# [GOAL OF THE EXERCISE]
Using the material that follows, say how many lines contain the string "idea". Answer with a number only.

· · ·

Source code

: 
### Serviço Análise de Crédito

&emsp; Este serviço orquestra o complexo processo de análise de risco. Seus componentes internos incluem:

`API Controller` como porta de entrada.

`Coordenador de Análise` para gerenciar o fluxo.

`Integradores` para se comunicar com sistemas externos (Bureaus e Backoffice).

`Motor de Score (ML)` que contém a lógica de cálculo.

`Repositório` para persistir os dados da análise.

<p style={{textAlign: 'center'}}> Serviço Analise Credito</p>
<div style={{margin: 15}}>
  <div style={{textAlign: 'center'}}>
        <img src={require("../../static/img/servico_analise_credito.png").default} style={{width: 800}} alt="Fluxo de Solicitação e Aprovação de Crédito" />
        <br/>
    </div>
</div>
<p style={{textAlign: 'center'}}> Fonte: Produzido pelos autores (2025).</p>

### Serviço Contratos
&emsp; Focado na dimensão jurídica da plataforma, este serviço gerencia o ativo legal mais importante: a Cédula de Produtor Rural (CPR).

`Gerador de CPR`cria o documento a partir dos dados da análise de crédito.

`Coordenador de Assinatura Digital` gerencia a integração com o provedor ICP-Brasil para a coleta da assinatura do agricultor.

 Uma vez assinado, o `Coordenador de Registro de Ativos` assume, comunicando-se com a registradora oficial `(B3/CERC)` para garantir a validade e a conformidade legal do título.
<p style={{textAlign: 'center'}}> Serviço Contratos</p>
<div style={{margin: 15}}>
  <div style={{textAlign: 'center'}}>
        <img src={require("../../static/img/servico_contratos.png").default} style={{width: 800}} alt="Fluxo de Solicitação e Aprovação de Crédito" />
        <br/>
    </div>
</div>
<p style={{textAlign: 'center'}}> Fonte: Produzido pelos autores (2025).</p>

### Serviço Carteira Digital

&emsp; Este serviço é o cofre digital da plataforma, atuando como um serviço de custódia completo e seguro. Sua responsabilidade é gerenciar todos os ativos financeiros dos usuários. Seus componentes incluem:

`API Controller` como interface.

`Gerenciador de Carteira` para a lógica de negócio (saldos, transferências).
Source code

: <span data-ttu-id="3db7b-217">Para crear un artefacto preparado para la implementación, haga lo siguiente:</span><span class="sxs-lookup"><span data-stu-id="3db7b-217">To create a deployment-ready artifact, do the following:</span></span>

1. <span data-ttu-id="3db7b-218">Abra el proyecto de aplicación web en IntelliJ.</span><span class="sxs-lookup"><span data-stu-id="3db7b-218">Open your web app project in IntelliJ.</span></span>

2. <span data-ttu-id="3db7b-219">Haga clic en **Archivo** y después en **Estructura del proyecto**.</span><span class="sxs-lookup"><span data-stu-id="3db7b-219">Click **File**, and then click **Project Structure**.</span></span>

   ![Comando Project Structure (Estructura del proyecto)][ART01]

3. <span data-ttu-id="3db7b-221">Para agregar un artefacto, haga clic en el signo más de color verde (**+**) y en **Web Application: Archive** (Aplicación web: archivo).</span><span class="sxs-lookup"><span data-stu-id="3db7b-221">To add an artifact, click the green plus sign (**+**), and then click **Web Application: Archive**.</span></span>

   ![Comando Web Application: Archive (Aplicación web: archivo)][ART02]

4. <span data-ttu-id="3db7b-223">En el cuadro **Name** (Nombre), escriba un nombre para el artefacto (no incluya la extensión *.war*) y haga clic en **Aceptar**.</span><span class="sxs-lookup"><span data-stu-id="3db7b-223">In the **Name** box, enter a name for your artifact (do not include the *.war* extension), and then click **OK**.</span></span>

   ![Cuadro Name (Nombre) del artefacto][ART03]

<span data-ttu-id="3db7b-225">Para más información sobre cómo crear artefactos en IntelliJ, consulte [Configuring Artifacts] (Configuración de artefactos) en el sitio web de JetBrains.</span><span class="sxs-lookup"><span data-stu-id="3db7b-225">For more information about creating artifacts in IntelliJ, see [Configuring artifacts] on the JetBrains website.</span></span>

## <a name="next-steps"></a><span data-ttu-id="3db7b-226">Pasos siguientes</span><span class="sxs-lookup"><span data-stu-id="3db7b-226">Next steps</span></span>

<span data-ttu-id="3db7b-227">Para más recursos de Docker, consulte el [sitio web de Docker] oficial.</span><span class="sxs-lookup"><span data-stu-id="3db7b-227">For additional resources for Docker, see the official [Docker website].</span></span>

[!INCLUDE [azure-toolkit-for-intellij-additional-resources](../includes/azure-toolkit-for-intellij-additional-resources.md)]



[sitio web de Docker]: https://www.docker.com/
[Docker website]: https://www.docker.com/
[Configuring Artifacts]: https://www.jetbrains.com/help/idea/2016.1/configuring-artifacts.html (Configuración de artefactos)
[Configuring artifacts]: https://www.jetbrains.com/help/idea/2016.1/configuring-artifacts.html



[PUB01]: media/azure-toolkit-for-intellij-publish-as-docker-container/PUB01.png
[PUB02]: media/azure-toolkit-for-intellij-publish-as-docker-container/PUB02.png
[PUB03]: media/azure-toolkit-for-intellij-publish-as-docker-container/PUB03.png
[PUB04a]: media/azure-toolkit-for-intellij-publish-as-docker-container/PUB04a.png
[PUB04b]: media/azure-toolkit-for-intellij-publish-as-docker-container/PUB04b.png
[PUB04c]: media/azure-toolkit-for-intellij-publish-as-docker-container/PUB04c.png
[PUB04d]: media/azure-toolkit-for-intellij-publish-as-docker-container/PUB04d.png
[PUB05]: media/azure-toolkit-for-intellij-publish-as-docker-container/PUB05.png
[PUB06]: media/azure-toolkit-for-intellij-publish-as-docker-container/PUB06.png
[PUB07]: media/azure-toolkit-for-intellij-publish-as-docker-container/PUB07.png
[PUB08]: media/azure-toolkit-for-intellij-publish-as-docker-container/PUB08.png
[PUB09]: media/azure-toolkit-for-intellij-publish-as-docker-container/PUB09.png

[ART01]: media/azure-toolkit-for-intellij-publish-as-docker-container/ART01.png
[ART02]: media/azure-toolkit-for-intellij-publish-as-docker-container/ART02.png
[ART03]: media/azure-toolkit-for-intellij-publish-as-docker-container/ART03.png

· · ·

# [RESPONSE BOX]
2